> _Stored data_
# # # # # # #

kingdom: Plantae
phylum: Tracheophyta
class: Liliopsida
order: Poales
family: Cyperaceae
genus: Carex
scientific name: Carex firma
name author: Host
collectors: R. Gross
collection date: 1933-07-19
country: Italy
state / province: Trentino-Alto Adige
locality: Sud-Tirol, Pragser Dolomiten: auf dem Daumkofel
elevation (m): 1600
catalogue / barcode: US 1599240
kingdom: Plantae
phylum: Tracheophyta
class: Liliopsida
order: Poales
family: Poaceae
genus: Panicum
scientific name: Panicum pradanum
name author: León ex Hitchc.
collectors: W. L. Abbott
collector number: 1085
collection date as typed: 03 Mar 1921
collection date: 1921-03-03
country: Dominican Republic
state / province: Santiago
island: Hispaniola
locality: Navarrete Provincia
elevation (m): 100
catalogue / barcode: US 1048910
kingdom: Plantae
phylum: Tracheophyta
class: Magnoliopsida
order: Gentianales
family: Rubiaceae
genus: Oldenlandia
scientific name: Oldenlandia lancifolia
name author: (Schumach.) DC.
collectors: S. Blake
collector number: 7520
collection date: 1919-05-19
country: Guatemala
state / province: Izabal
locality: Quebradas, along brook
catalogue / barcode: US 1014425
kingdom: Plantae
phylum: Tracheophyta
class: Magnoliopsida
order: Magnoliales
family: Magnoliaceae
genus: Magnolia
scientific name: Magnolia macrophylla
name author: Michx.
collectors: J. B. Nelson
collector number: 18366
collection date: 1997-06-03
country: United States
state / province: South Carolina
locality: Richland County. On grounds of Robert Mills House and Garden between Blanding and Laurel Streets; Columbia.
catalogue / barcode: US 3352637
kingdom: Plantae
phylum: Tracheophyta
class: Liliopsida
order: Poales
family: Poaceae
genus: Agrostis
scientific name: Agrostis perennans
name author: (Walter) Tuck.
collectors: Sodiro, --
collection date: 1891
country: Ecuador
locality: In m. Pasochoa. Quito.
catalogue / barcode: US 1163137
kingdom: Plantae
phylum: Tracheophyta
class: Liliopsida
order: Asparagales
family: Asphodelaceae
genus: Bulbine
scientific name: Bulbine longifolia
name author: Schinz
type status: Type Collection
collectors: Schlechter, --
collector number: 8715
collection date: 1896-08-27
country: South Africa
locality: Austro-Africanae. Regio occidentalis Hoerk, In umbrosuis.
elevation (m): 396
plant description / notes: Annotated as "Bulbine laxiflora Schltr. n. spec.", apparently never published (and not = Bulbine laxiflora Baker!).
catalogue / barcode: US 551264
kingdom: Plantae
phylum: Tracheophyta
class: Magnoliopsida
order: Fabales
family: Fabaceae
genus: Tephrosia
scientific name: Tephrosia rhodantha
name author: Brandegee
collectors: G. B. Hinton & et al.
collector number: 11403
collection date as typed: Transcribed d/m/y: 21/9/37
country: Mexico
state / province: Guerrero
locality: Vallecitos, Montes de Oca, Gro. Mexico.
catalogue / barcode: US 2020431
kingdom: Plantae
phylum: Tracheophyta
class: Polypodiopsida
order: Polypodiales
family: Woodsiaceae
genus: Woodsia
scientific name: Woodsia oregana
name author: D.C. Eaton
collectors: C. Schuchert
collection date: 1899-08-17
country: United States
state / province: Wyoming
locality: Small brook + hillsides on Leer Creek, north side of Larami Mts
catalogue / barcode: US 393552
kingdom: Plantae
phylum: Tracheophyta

# # # # # # #

Extract every line of the records above that contains the word "country", treating uppercase and lowercase letters as different.

> _Complete answer_
country: Italy
country: Dominican Republic
country: Guatemala
country: United States
country: Ecuador
country: South Africa
country: Mexico
country: United States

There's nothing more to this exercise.